2. Mesmo com o atraso de uns dias, é importante regressar à agitação parlamentar que elegeu em alternância Aguiar Branco para presidente da Assembleia da República. Já interessa pouco saber quem ganhou mediaticamente entre o PS (que ficará com a outra metade do mandato, se a Assembleia sobreviver) e o Chega. Pedro Nuno Santos e Ventura ganharam ambos. Os dois formaram uma tenaz à volta do PSD, que vai ser permanentemente acossado por políticos combativos. O socialista sugeriu a partilha e ganhou. Foi magnânimo e cobrou caro. Ventura agarrou-se a declarações que negavam a existência de um acordo entre ele e o PSD. Distanciou-se, afirmando-se de vez como oposição catalisadora da direita. PS e Chega, cada um no seu jeito, mais não fizeram do que lançar o primeiro ataque ao PSD no poder, mostrando a sua fragilidade. Assim vai ser no futuro. Sabem que para crescer precisam de esvaziar os sociais democratas e sacar-lhes o eleitorado.

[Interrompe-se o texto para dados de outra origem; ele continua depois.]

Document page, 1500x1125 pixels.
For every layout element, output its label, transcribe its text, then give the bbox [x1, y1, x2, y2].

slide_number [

3. Desfeito o imbróglio, Aguiar Branco discursou e falou numa mudança do regimento da Assembleia para evitar impasses. Propôs que se passe a eleger o presidente do parlamento por maioria simples. Fez mal. O segundo lugar do Estado deve ser atribuído por maioria absoluta. É a única forma de confrontar os deputados com a sua responsabilidade de cidadania. Quando não o conseguirem fazer, o sistema de regime estará em causa, transformando o plenário numa reunião de feirantes sem escrúpulos.

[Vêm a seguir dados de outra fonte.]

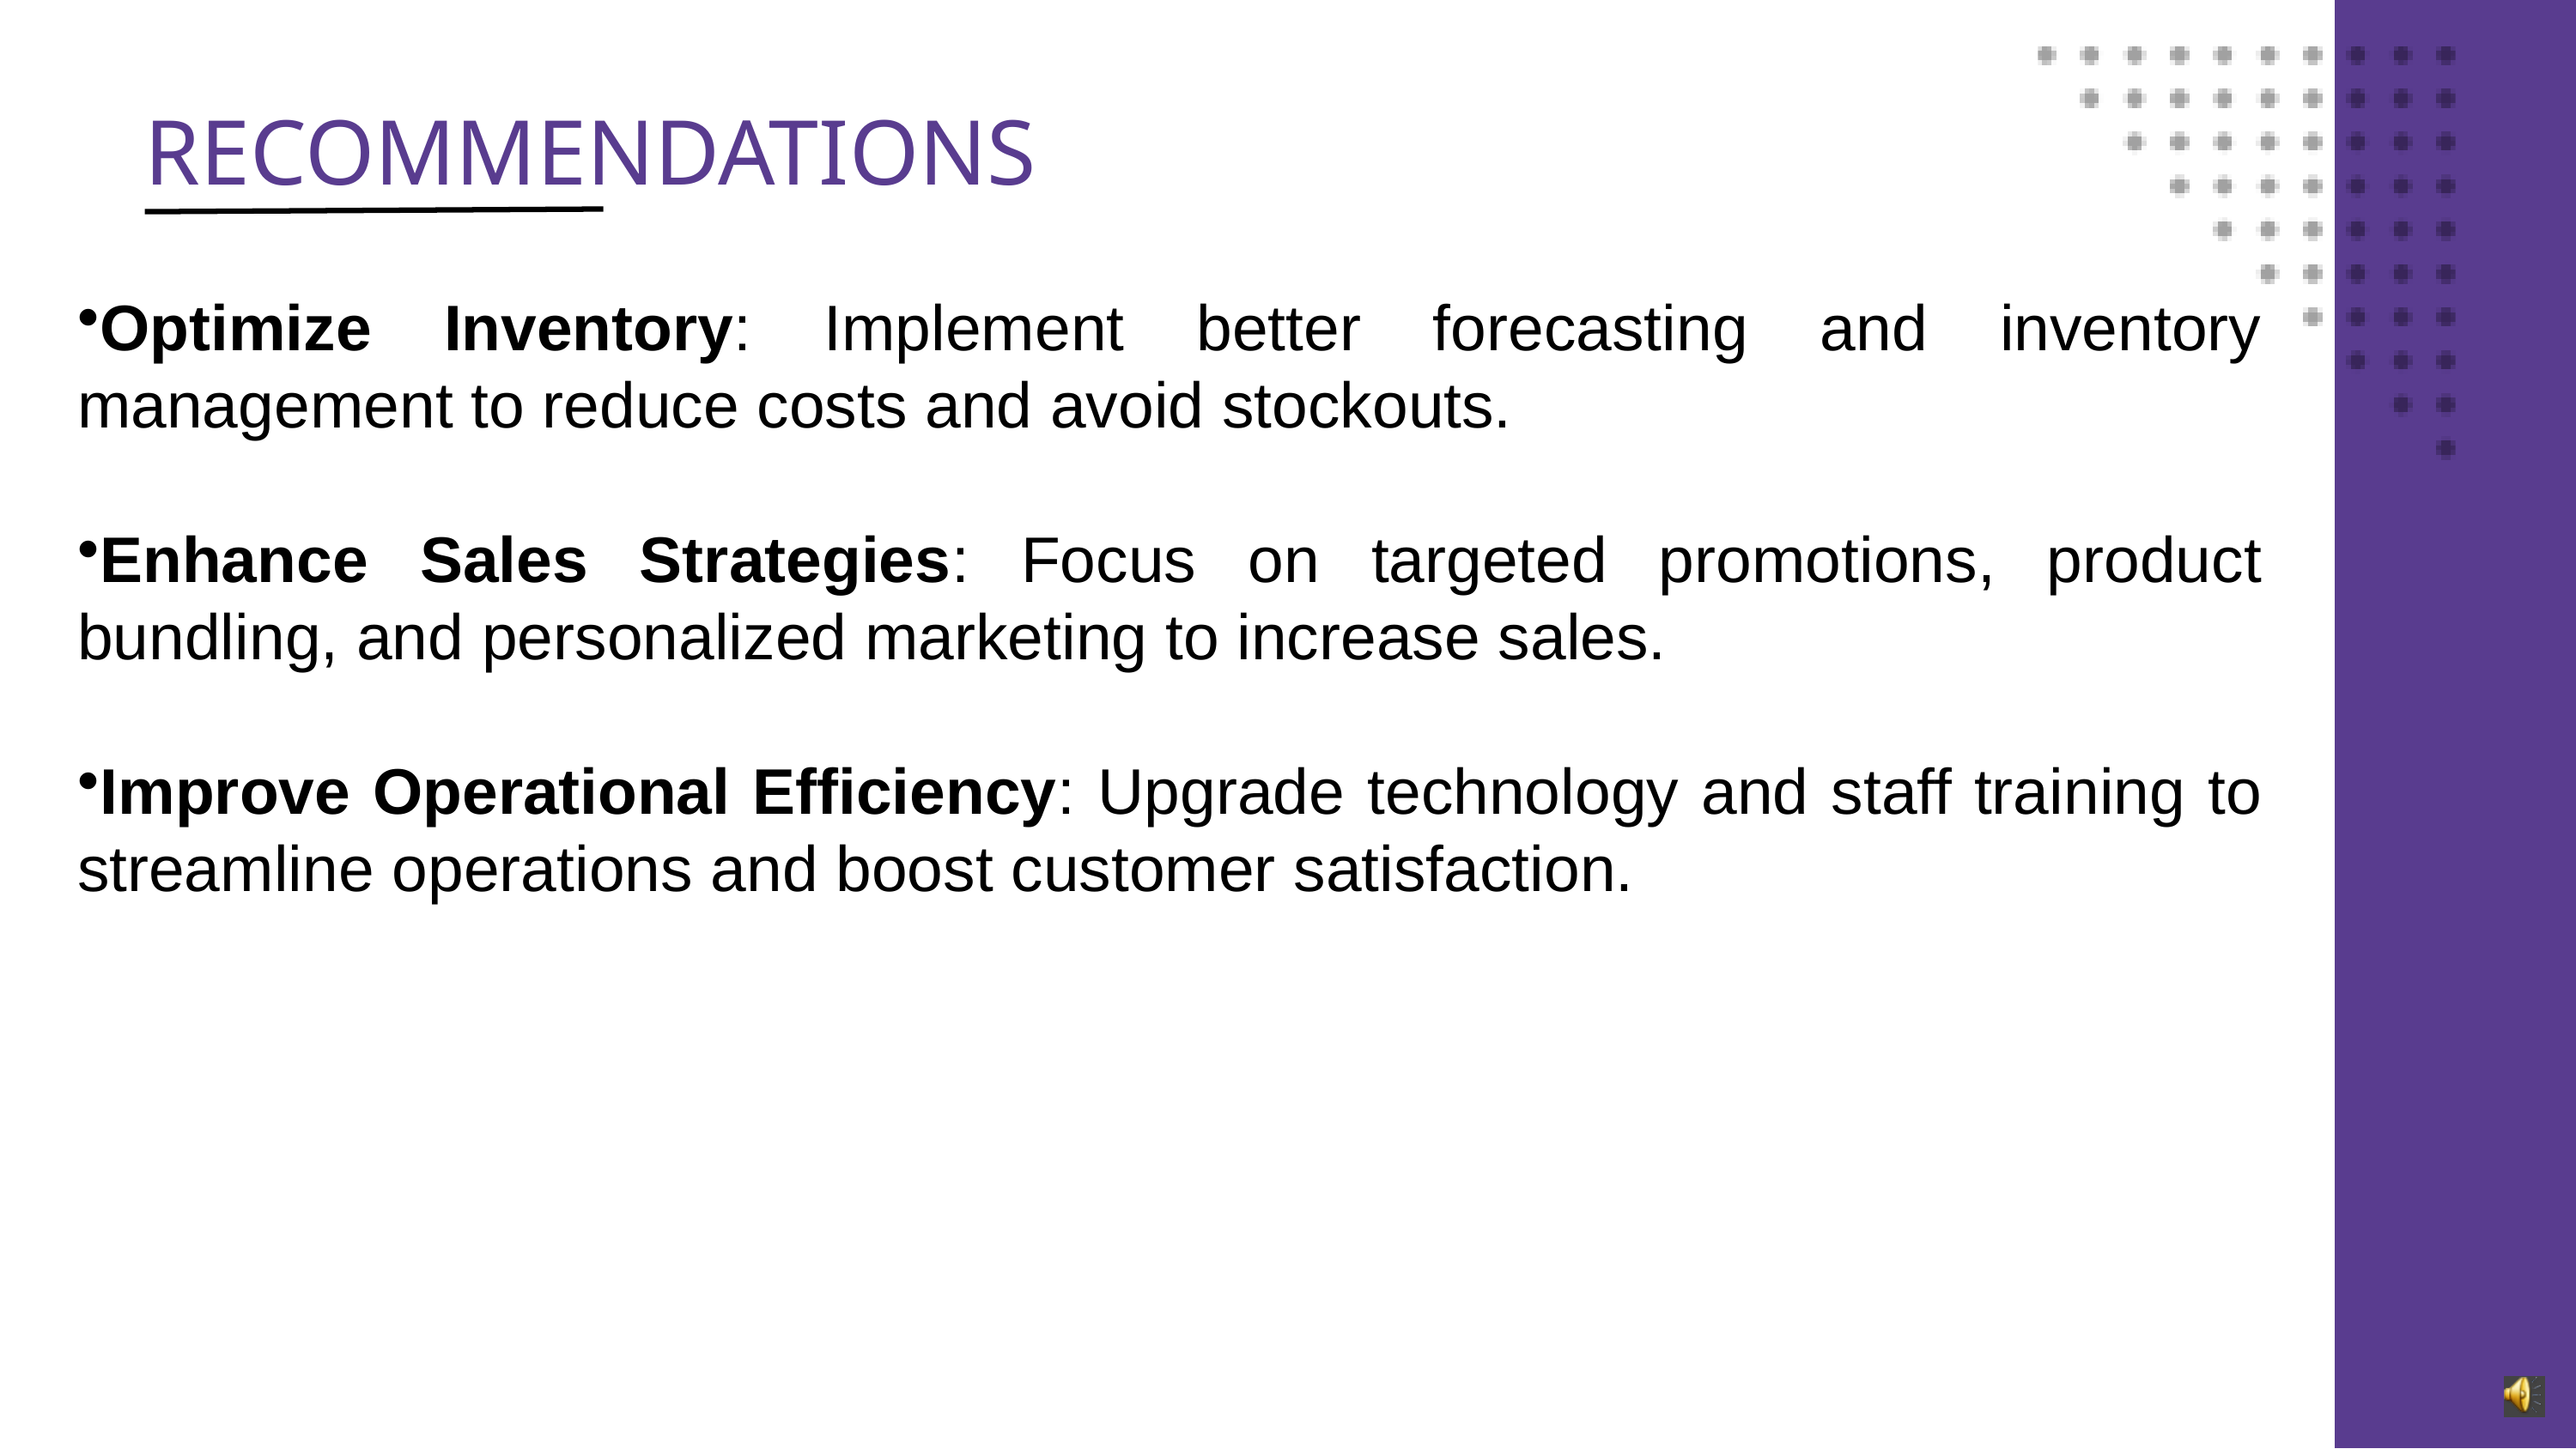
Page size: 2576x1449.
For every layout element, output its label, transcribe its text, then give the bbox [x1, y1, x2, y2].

4. Para júbilo do Chega e desespero de uma certa esquerda, Pacheco de Amorim foi eleito como um dos quatro vice-presidentes do Parlamento. Deve-o à AD (que também deu poleiro aos liberais), embora Ventura não tenha a hombridade de o reconhecer. A eleição é objetivamente um passo na normalização do Chega. A democracia portuguesa tem sido bem-sucedida em processos desses. Incorporou, por ação de Mário Soares, Eanes e Melo Antunes, um PCP que tentou impor uma ditadura comunista após o 25 de Abril. Mais tarde integrou a amálgama geradora do Bloco de Esquerda, que englobava gente com ligações aos terroristas das FP-25, organização fundada em plena democracia. Integrar todas as forças na democracia é um valor essencial que os tempos atuais tendem a tornar cada vez mais difíceis. Mas não se pode desistir. 

5. Enquanto em Portugal olhamos só para a situação interna, no resto da Europa democrática os políticos de topo alertam para a existência de um clima de pré-guerra, motivada pela ameaça russa. É uma escalada verbal que Nuno Melo (regularmente errático e precipitado) não pode ignorar, enquanto novo ministro da Defesa. Até porque nos últimos dias os chefes máximos da Armada e do Exército já se adiantaram, comentando o clima de perigo crescente. 

6. A colisão de um cargueiro que demoliu a ponte de Baltimore, nos Estados Unidos, dá que pensar. É difícil olhar, por exemplo, para a Ponte 25 Abril com a certeza de que é impossível que algo parecido possa acontecer cá. Segundo um especialista em estruturas e pontes, existe essa hipótese, embora seja altamente remota. É desejável que o assunto mereça agora atenção dos técnicos e políticos, uma vez que os acidentes são sempre decisivos para implantar novos sistemas de segurança. O mesmo especialista sublinhou, na altura, a necessidade de se concretizar mesmo a obra de mais de 20 milhões de euros prevista para a ponte de Vila Franca que apresenta alguma fragilidade.